Data visualization images:
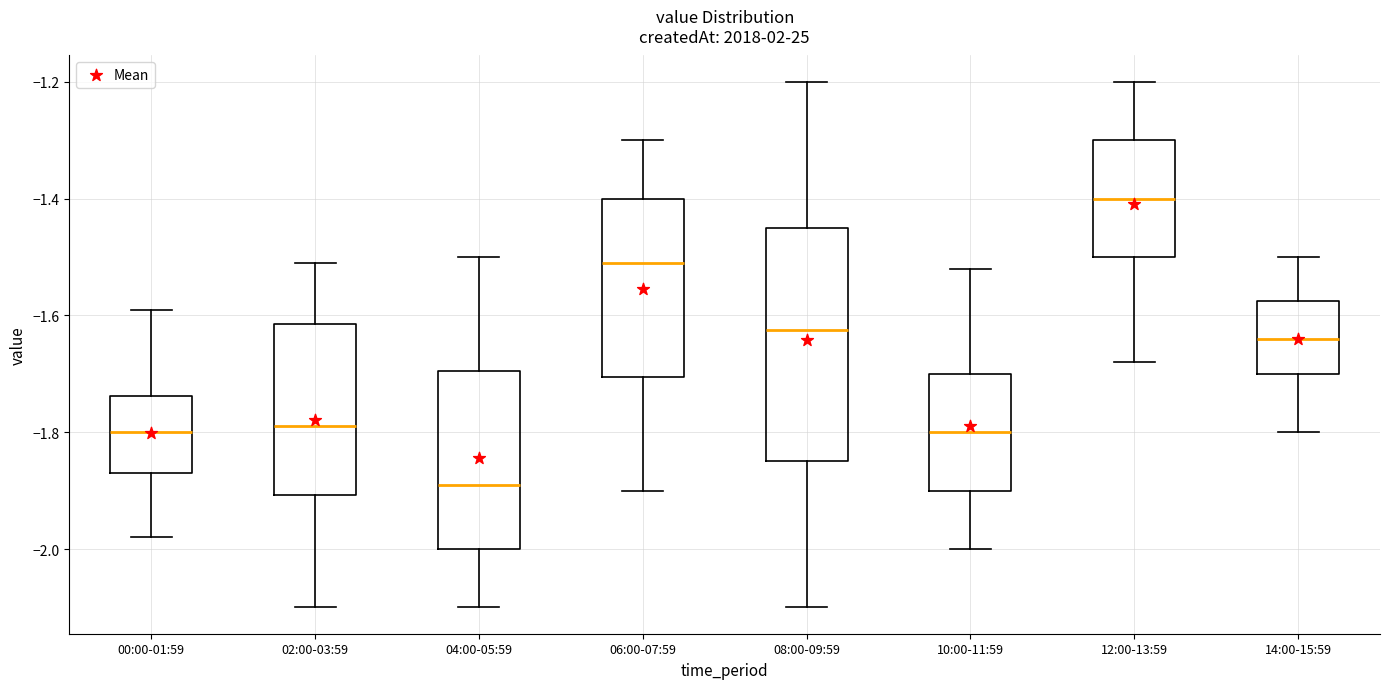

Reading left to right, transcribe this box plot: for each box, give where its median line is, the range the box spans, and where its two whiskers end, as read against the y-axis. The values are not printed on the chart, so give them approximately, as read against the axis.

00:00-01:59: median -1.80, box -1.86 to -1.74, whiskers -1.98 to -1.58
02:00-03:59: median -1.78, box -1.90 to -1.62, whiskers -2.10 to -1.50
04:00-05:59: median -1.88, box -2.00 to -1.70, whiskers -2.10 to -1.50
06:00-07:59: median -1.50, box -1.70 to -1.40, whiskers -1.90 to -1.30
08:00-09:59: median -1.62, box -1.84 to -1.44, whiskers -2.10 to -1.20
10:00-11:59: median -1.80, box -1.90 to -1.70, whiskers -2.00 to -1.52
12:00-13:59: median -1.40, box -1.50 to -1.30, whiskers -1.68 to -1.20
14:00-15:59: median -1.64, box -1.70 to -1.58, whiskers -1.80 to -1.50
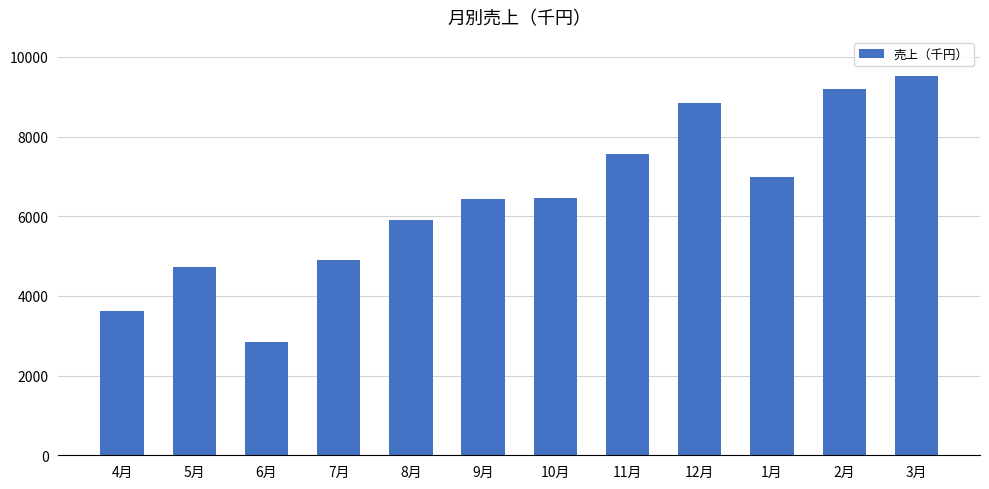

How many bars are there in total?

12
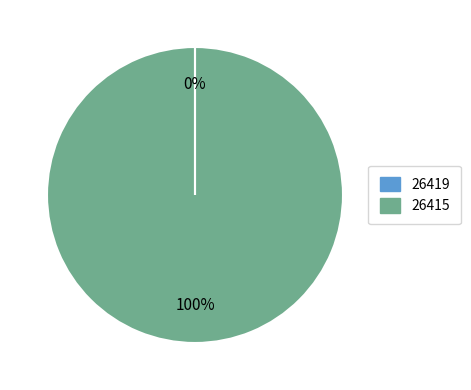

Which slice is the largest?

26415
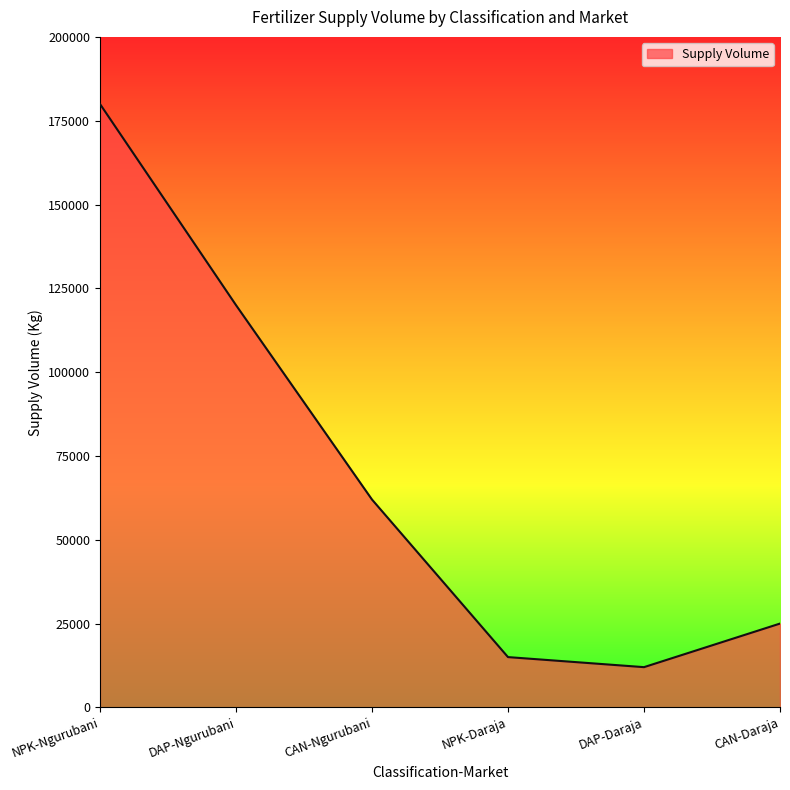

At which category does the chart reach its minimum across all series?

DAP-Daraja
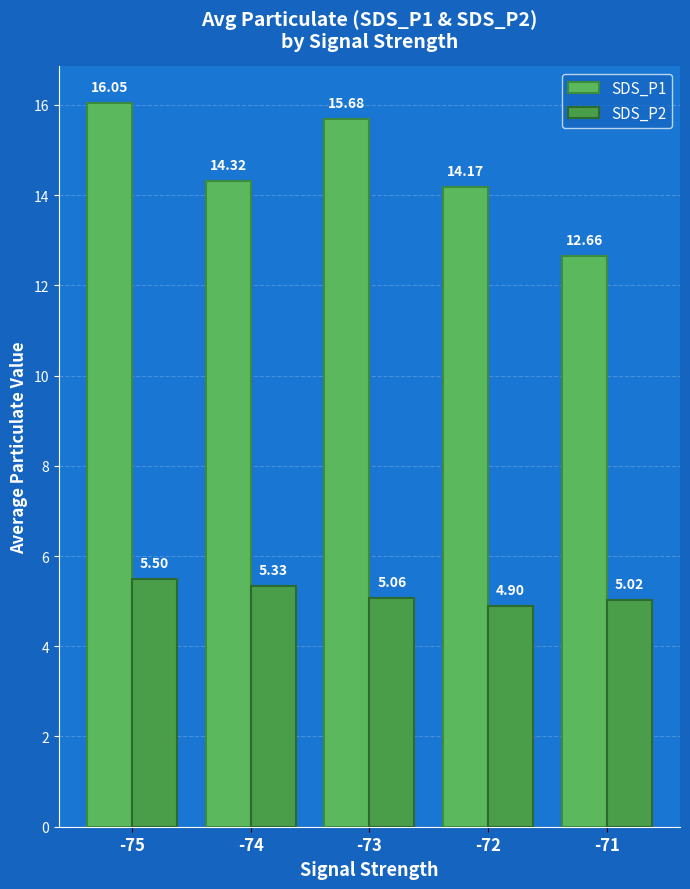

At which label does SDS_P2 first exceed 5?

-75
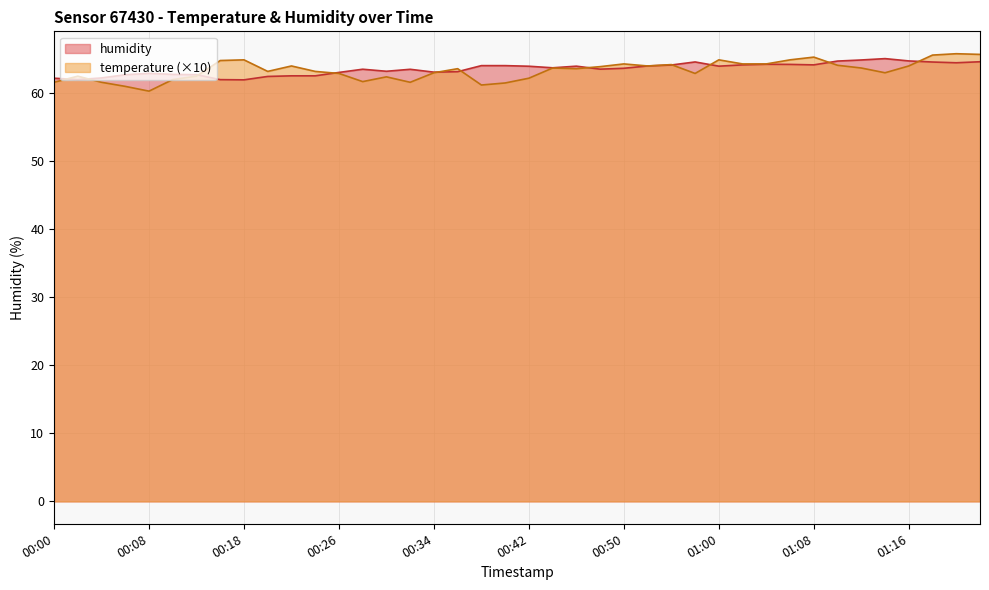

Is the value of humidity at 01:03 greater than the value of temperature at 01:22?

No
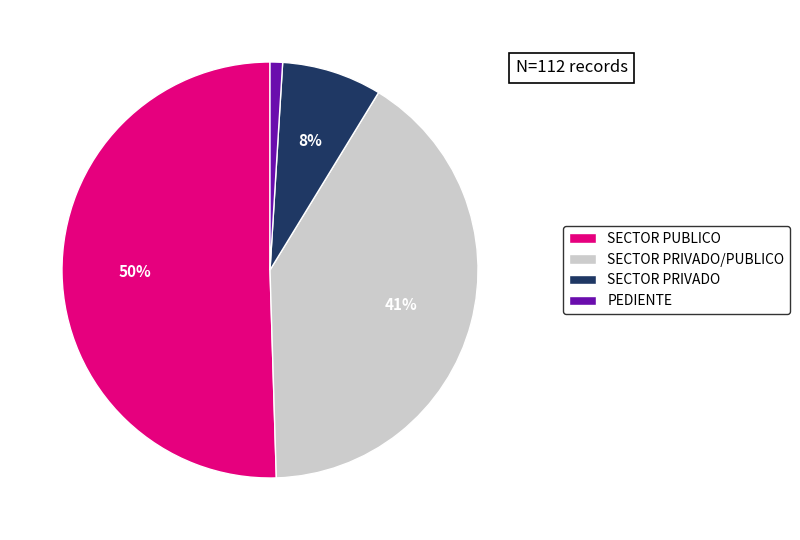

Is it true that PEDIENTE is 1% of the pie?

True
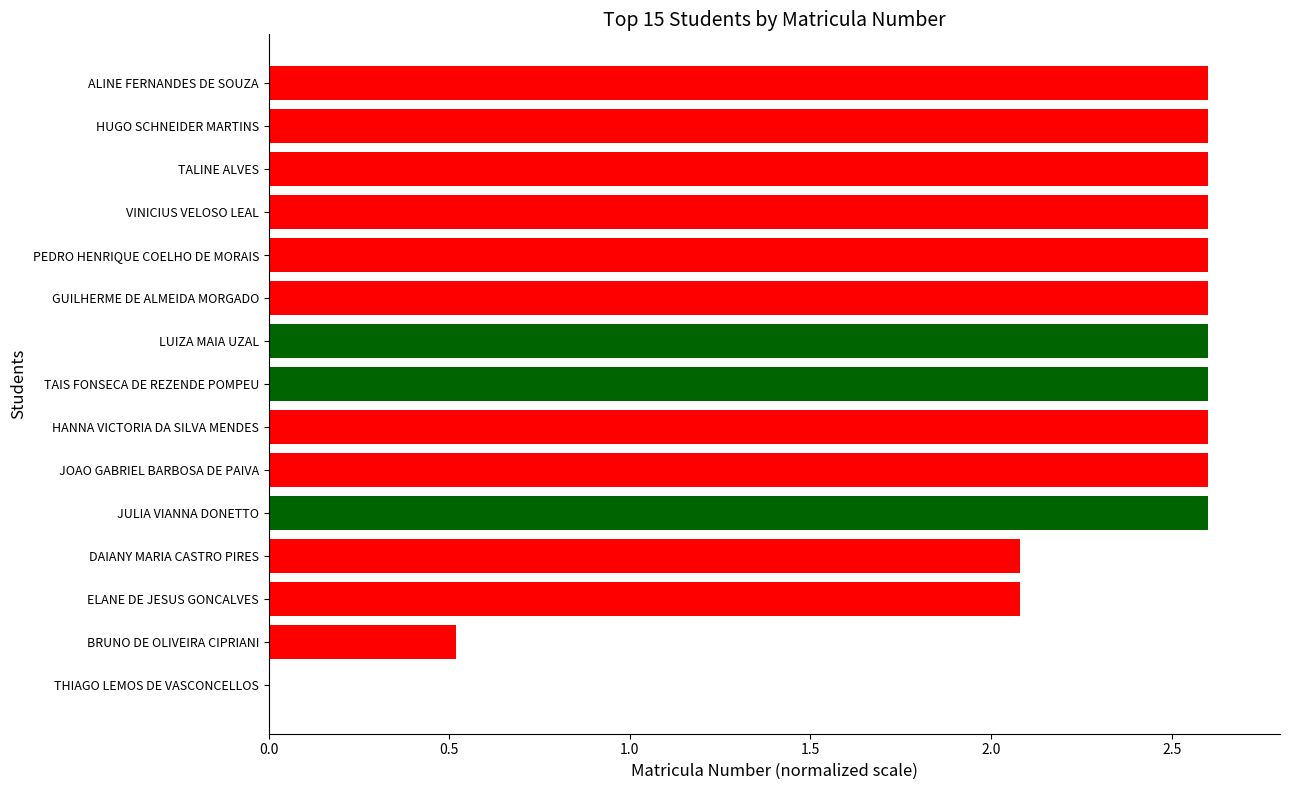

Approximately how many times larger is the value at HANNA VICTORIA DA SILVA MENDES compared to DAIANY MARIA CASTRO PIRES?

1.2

### What you have to do
Quote the entries from the line containing "Is it true that PEDIENTE is 1% of the pie?" through the end of the entries, word for word. Omit the picture placeholders.

### Exercise response
Is it true that PEDIENTE is 1% of the pie?

True

Approximately how many times larger is the value at HANNA VICTORIA DA SILVA MENDES compared to DAIANY MARIA CASTRO PIRES?

1.2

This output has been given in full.